Mongolia: la melodía de guerreros sensibles
La tradición de un violín y un canto antiguo sugieren por qué la música folklórica nos sigue enamorando aun en tiempos de pop
En el año 1206, mientras los ingleses probaban el azúcar por primera vez, San Francisco de Asís renunciaba a los bienes de su padre y un ejército de cruzados daneses era derrotado en Estonia, un guerrero logró unificar bajo su mando a las tribus de mongoles dispersos en las estepas. Desde entonces, y en dos décadas, Genghis Khan expandió sus dominios hasta formar el imperio más vasto que la humanidad haya conocido. De esa historia majestuosa, que hoy parece mítica, hay algo que ha sobrevivido hasta nuestros días: la música con la que se han cantado las hazañas de ese guerrero. Que es ahora la música folklórica de la moderna Mongolia.
Historia secreta de los mongoles –la primera saga escrita por el pueblo de Genghis Khan, en el mismo siglo XIII– menciona “un gran ritual de ofrenda, acompañado de la melodía del moorin khuur”: refiere a un violín tradicional que hoy puede ser visto por cualquiera que viaje a ese país.
Ulaanbaatar –la capital– es una ciudad pequeña, que vive a la sombra de Moscú y, principalmente, de Pekín. Allí se encuentran la mitad de los mongoles. La otra está dispersa, y mantiene su antigua identidad nómada en una tierra árida y montañosa. En Ulaanbaatar hay algunos shopping-centers que se parecen a las galerías comerciales de la calle Cabildo y una arquitectura impar que permite la convivencia, en un mismo rincón, de edificios vidriados, construcciones barrocas y estatuas ecuestres de antiguos héroes.
Por lo demás, Frank Sinatra suena en la FM, el club de música en vivo más importante programa jazz, el último gran show de rock fue el de Scorpions de 2006, y el K-Pop y “Gangnam Style” (el súper-hit del coreano PSY) animan los karaokes, cada vez más frecuentes, donde la cerveza más pedida es la "Chinggis" (otra grafía de "Genghis").

----------------------------------------

» **Enunciado de la tarea**
Devuelve, tal como aparece en el texto sobre la música de Mongolia, todo lo que va desde "Historia secreta de" hasta "de antiguos héroes.". Para responder, básate únicamente en el texto.

» **Datos registrados**
----------------------------------------

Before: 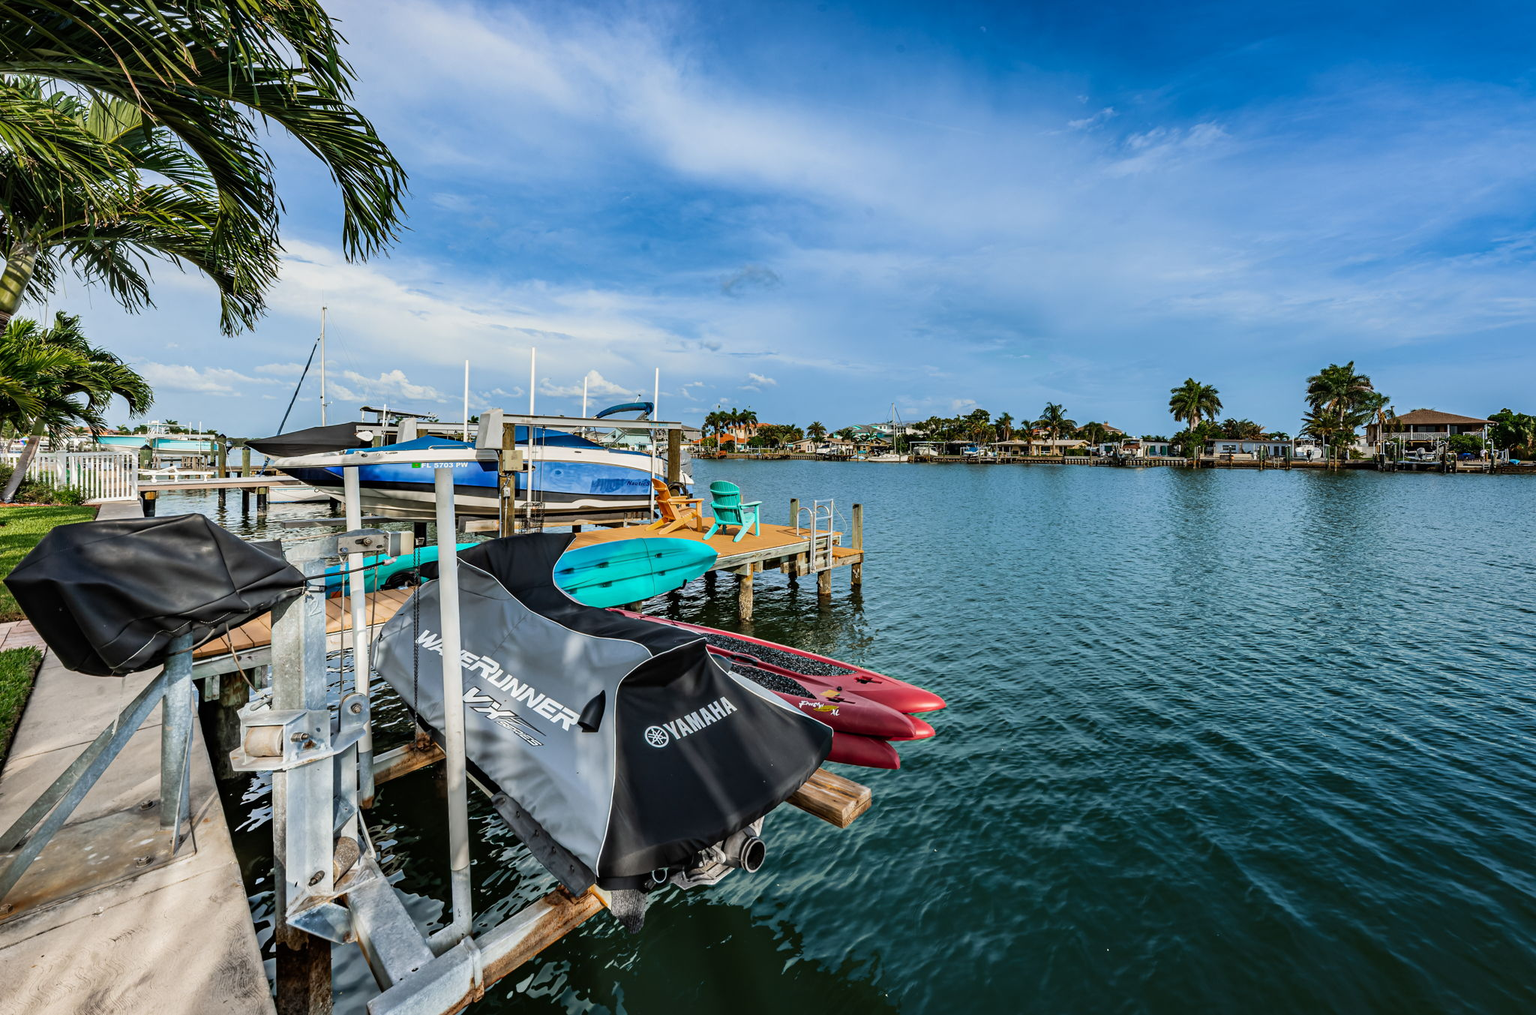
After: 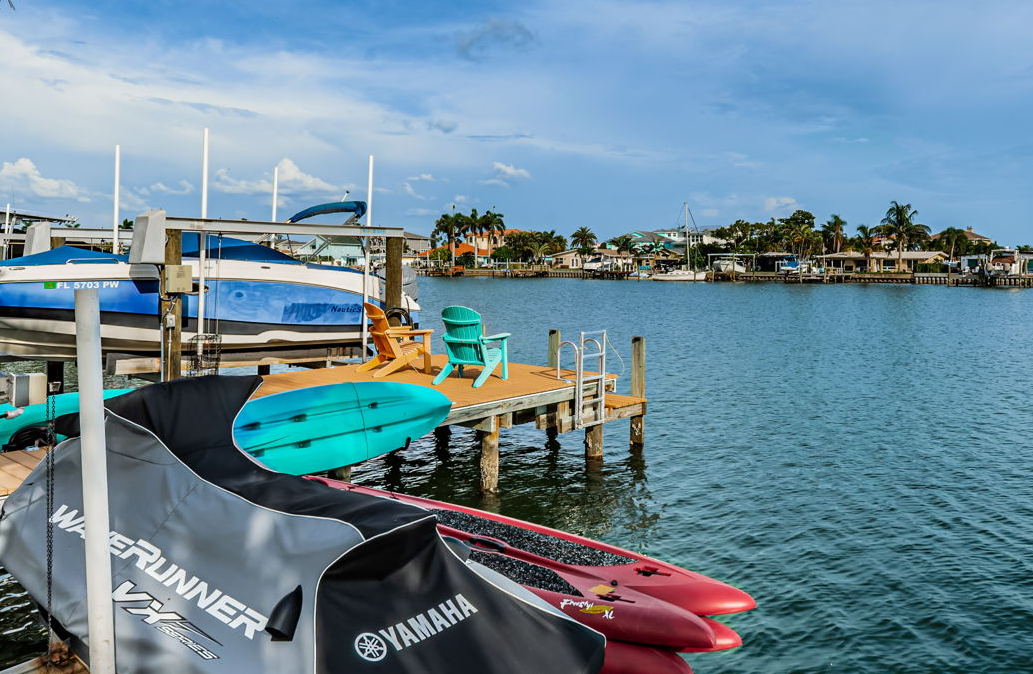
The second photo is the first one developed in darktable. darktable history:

----------------------------------------

» **Solución**
Historia secreta de los mongoles –la primera saga escrita por el pueblo de Genghis Khan, en el mismo siglo XIII– menciona “un gran ritual de ofrenda, acompañado de la melodía del moorin khuur”: refiere a un violín tradicional que hoy puede ser visto por cualquiera que viaje a ese país.
Ulaanbaatar –la capital– es una ciudad pequeña, que vive a la sombra de Moscú y, principalmente, de Pekín. Allí se encuentran la mitad de los mongoles. La otra está dispersa, y mantiene su antigua identidad nómada en una tierra árida y montañosa. En Ulaanbaatar hay algunos shopping-centers que se parecen a las galerías comerciales de la calle Cabildo y una arquitectura impar que permite la convivencia, en un mismo rincón, de edificios vidriados, construcciones barrocas y estatuas ecuestres de antiguos héroes.